Yesterday’s crazy keeps on keepin’ on…

  • @PrincessLeiasCat
    link
    42 hours ago

    After educating myself, agree - nothing mysterious.

    However, is this really the same as “no evidence”? -

    The recommendation comes in part because prosecutors have questions over whether the central witnesses in the long-running investigation would be perceived as credible before a jury.
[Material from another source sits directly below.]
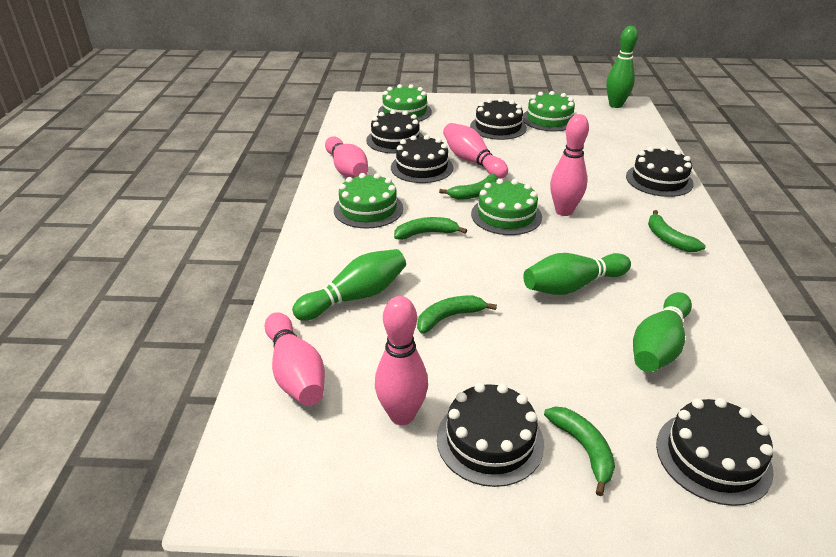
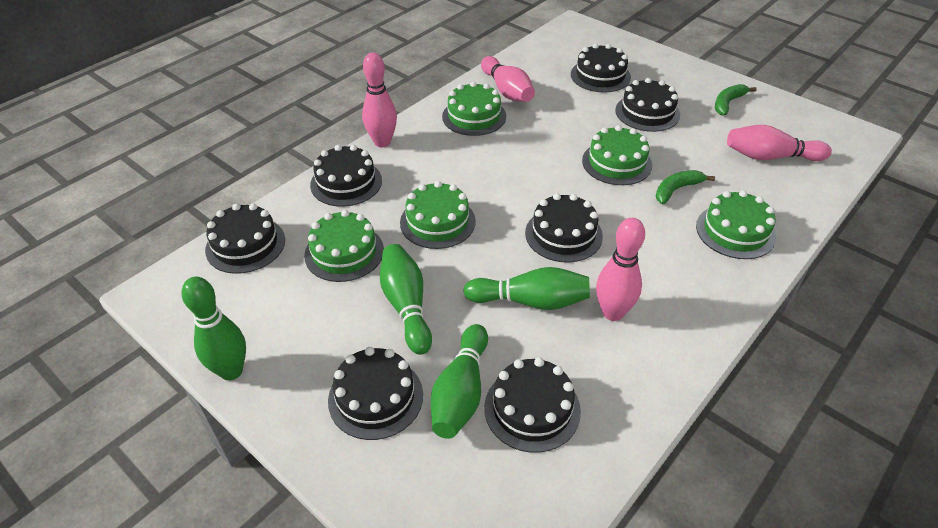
black cake: 6 -> 7
green banana: 5 -> 2
green cake: 4 -> 5
pink bowling pin: 5 -> 4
    Sounds like they did have evidence, but it was more about the reaction of the jury to the witness for other reasons.

    • @[email protected]
      link
      fedilink
      English
      12 hours ago

      No objective evidence. It’s tough to build a case around key witnesses and testimonies that are easily assailable by the defense, especially ones that could play well to a jury.

      It’s not fair, and this all very, very likely happened as the court documents allege. But proving it in a court of law is a whole different thing.

      Prosecutors generally try not to take cases they’re not confident they can win. They’re underpaid and overworked and try and follow the 80/20 rule, which is that they can do more good prosecuting the 80% of cases that are slam dunks, than waste tax payer money chasing 20% of the cases that require just about “everything to go right” for them to come out on top.

      It’s one of the many things flawed within our justice system right now that a DA won’t pursue this because the blowback of losing the case would end their career.